● SELECTED PASSAGE
/---

Has your social security disability claim reached the appeal phase? If so, you’ve probably found yourself having to decide whether you’d like to conduct your appeal via video teleconference (VTC) or in person. As of September 2014, claimants must make this decision within 30 days of receiving notice that their appeal has been scheduled. (Previously, you could object to a VTC at any point leading up to the hearing.) While both appeals are conducted by an Administrative Law Judge (ALJ), there are several advantages to stating your case in person. Now that the window of time to make this critical decision is smaller than ever, it’s in the claimants’ best interest to consider these benefits as early in the process as possible.
If you’re considering taking the VTC option, take the following into account:
- It’s usually easier to demonstrate your credibility when you’re face-to-face. Remember that not all disabilities are readily visible on medical scans or even on your person. If you are arguing for a mental impairment or a physical issue like fibromyalgia that isn’t visually obvious, the strength of your case relies on your ability to convince the judge with words alone. Consider that he or she will not be able to assess the sincerity in your eyes as you answer questions or identify the same nuanced behaviors (wincing in pain as you sit down, limping, etc.) that otherwise might have been recognized in the courtroom.

\---

Continue the piece on choosing between a video and an in-person disability appeal hearing from the point where it stops. The data that comes next has nothing to do with the text above.

● DATA SUPPLIED
/---

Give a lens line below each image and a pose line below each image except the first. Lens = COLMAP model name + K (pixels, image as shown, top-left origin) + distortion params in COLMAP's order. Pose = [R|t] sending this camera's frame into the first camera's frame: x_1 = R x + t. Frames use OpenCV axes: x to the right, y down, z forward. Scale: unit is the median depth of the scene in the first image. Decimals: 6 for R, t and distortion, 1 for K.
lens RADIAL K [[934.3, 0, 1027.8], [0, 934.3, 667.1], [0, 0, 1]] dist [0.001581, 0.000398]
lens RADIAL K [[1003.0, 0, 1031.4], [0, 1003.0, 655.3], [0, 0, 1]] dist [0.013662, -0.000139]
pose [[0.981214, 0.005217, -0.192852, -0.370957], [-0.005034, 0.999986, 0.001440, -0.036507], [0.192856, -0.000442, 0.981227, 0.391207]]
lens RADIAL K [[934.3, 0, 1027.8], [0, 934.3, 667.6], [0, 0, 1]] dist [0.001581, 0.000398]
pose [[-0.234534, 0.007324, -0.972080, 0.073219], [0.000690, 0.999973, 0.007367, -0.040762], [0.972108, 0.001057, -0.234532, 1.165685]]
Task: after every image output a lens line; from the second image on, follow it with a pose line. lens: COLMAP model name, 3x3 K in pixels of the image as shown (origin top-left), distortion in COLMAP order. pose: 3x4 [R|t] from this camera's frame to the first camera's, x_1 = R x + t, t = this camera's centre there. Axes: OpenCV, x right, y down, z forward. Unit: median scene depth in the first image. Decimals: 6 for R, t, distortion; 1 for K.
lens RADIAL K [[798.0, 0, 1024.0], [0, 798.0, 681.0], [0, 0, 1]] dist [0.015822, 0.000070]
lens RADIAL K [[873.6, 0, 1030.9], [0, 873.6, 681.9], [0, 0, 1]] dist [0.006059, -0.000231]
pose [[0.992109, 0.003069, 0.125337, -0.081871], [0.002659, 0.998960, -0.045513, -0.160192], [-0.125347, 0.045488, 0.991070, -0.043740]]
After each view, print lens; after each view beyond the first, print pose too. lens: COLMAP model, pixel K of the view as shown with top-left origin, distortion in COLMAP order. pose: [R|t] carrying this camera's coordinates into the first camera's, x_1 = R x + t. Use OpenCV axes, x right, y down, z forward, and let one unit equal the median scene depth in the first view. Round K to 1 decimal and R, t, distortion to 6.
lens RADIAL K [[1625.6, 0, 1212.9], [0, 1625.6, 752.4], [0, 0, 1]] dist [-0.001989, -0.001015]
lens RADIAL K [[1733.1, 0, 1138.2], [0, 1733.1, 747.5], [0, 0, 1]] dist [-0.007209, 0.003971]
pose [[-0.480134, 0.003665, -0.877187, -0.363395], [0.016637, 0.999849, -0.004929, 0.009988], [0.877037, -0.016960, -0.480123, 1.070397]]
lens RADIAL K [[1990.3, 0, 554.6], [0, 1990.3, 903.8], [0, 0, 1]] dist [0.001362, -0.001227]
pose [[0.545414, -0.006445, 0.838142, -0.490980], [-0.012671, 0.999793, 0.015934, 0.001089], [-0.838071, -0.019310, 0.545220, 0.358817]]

\---

● OUTPUT FOR THIS TASK
- If you have to travel more than 75 miles to your in-person hearing, the SSA will reimburse your travel expenses. Don’t let travel expenses become cost-prohibitive if you think that conducting your appeal in-person makes the most sense for your case. The SSA will ask you to complete a mileage reimbursement form, and a check should arrive at your house in several weeks.
- You might have to deal with technical difficulties. If you’ve ever video chatted with someone before, you understand how frustrating even a slight lag in video can be. Audio delays, poor video quality and lapses in coverage are all real possibilities. If a third party, such as your medical provider, needs to conference in to give their testimony, it’s even more likely that you’ll have some issues. If you choose VTC and experience technical difficulties to the extent that you were not allowed a “full and fair” hearing, you can always request that the judge reschedule you for another in-person appeal.
The one disadvantage? Rejecting a VTC hearing will almost always push back your hearing. To minimize your delay, try to reschedule your hearing as early on in the process as possible. It can take anywhere from several weeks to four months to schedule an in-person hearing after the claimant has refused a VTC appeal.
While it may seem that an in-person hearing is preferable most of the time, it’s always best to decide on a case-by-case basis. At Brooks Law Group, we can help you make an informed decision about your social security disability case so that you receive the maximum compensation allowed by law. If anyone you know needs to file for SSDI or has had their social security claim denied, please contact us for help.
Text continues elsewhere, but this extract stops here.